Utilizing the cell-free mitochondrial translation system developed as outlined above, we characterized the maize mitochondrial response to heat shock. Actively respiring purified mitochondria (200-250 ug protein) were incubated for 10 min at 27 C in label mix without 35S-methionine. After this short equilibration, mitochondria were incubated in water baths at either 27 C or 37 C for 10 min, followed by addition of 5 uci 35S-methionine, and were returned to the water baths. The 40 min incubation at 37 C, after a 10 min incubation at 27 C, constitutes a heat shock. Heat shock occurs rapidly; transcripts of heat shock genes are observable within 3-5 min. Sin (op. cit.) incubated salivary gland mitochondria for 30 min prior to injection of supernatant and induction of heat shock puff in non heat-shocked tissues. A significant increase in rate of acid-insoluble 35S-methionine incorporation at 37 C compared to 27 C was observed in this study in all lines.

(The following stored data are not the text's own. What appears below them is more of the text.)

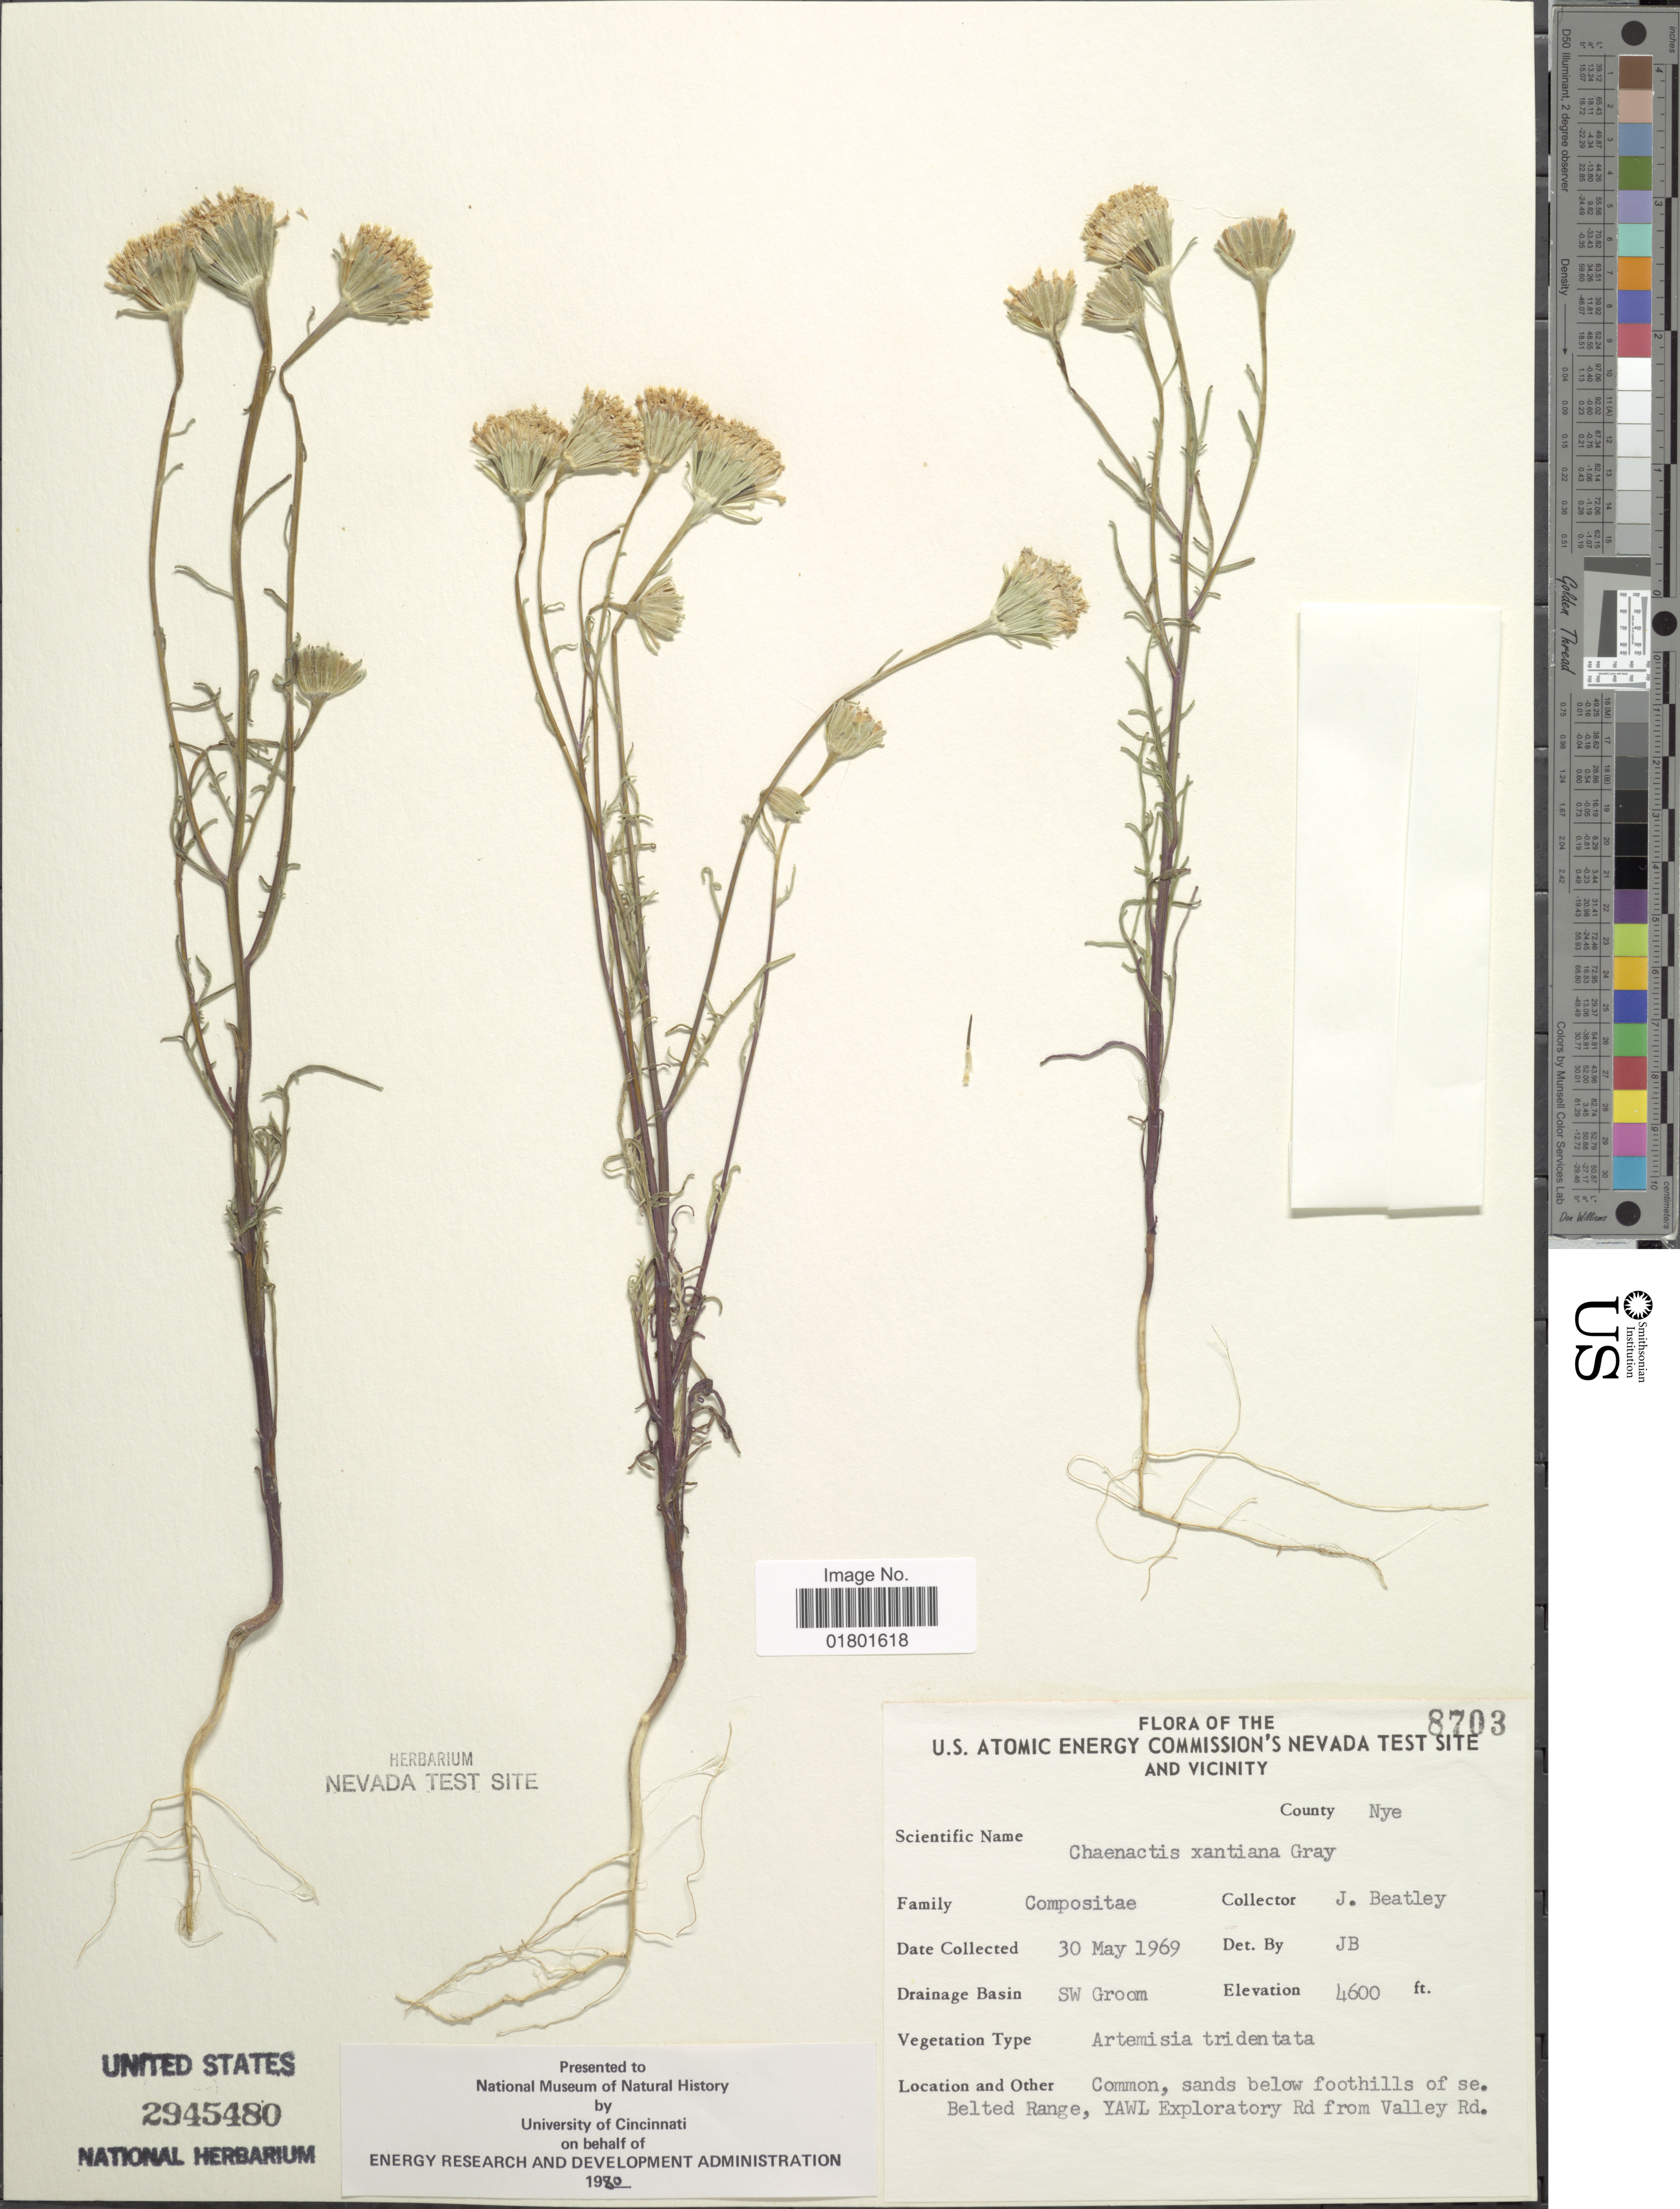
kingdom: Plantae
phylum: Tracheophyta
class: Magnoliopsida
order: Asterales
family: Asteraceae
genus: Chaenactis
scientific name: Chaenactis xantiana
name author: A. Gray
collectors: J. C. Beatley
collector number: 8703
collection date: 1969-05-30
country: United States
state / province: Nevada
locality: U. S. Atomic Energy Commission's Nevada Test Site and vicinity, County Nye, SW Groom, below foothills of se. Belted Range, YAWL Exploratory Rd from Valley Rd.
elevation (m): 1402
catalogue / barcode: US 2945480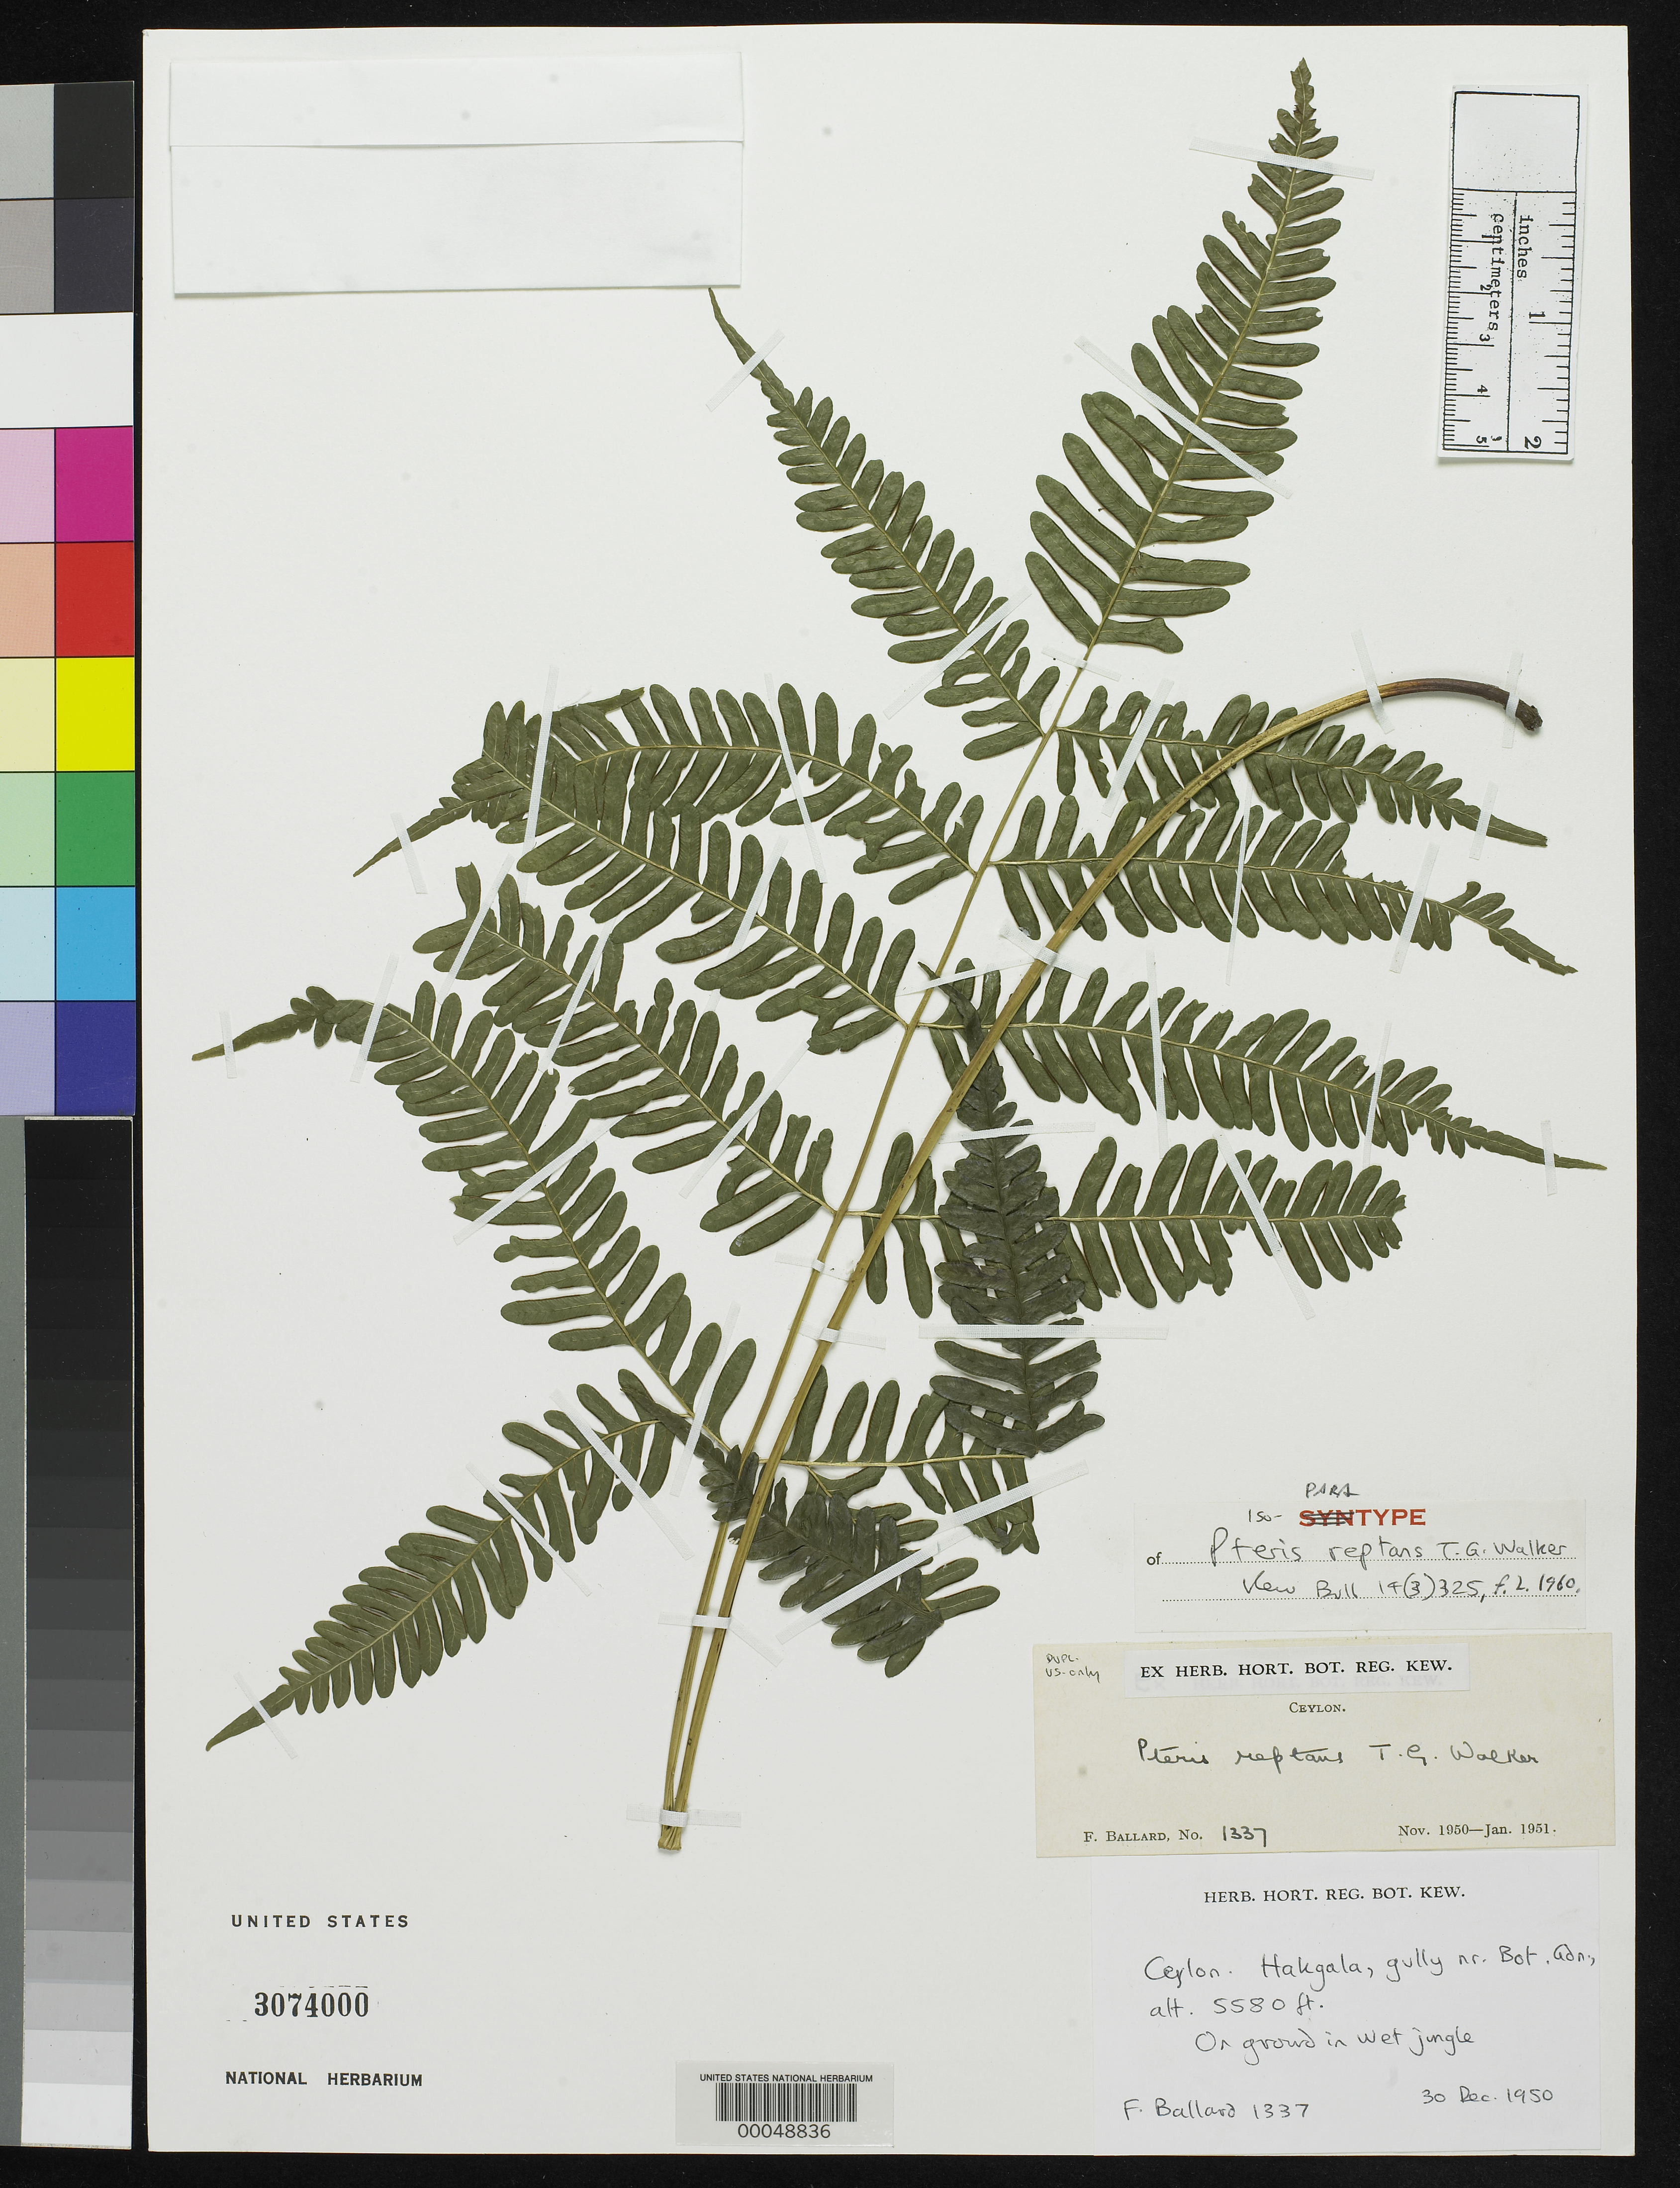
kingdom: Plantae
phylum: Tracheophyta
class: Polypodiopsida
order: Polypodiales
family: Pteridaceae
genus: Pteris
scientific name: Pteris reptans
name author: T.G. Walker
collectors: F. Ballard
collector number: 1337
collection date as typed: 30 Dec 1950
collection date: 1950-12-30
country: Sri Lanka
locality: Hakgala, gully near botanical garden.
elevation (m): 1701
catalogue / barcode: US 3074000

Mitochondria incubated at both 37 C and 27 C were pelleted (10,000 rpm, 5 min) and dissolved in SDS sample buffer, and an aliquot was taken for measurement of radioactivity and subjected to SDS-PAGE electrophoresis and fluorography. Proteins in the supernatants of pelleted mitochondria were extracted and electrophoresed. Our results include: 1) a significant difference between genotypes in 35S-methionine incorporation at 30 min, similar to acid-insoluble incorporation data discussed above; 2) a significant increase in 35S-methionine incorporation at 37 C compared to 27 C for all lines; 3) a significant amount of 35S-methionine detectable in supernatants of mitochondria incubated at 37 C, not detectable at 27 C; 4) detection of a strongly labelled protein, estimated molecular weight 52 Kdaltons, in fluorographs of electrophoresed mitochondria of all lines incubated at 37 C, not detectable at 27 C; 5) detection of a 52 Kdalton protein in mitochondrial supernatants incubated at 37 C, not detectable at 27 C. This protein is estimated to account for 70-80% of the labelled protein in the supernatant at 37 C, while accounting for only 10-20% of total labelled protein in the intact mitochondria. Synthesis of this protein induced at 37 C is sensitive to chloramphenicol and insensitive to cyclohexamide. This protein may be analogous to a short-lived heat shock protein (50 Kdaltons) observed by Meyer (Plant Phys. 72:26, 1983) in tobacco mesophyll protoplasts. Further investigation may strengthen the implication that this protein is a mitochondrial effector of heat shock gene expression. No qualitative effect of hybridity on proteins synthesized in response to heat shock by mitochondria is evident. Further characterization of this protein, including sensitive quantitation, may provide more information pertaining to the possible differential response of hybrids and inbreds to this stress phenomenon.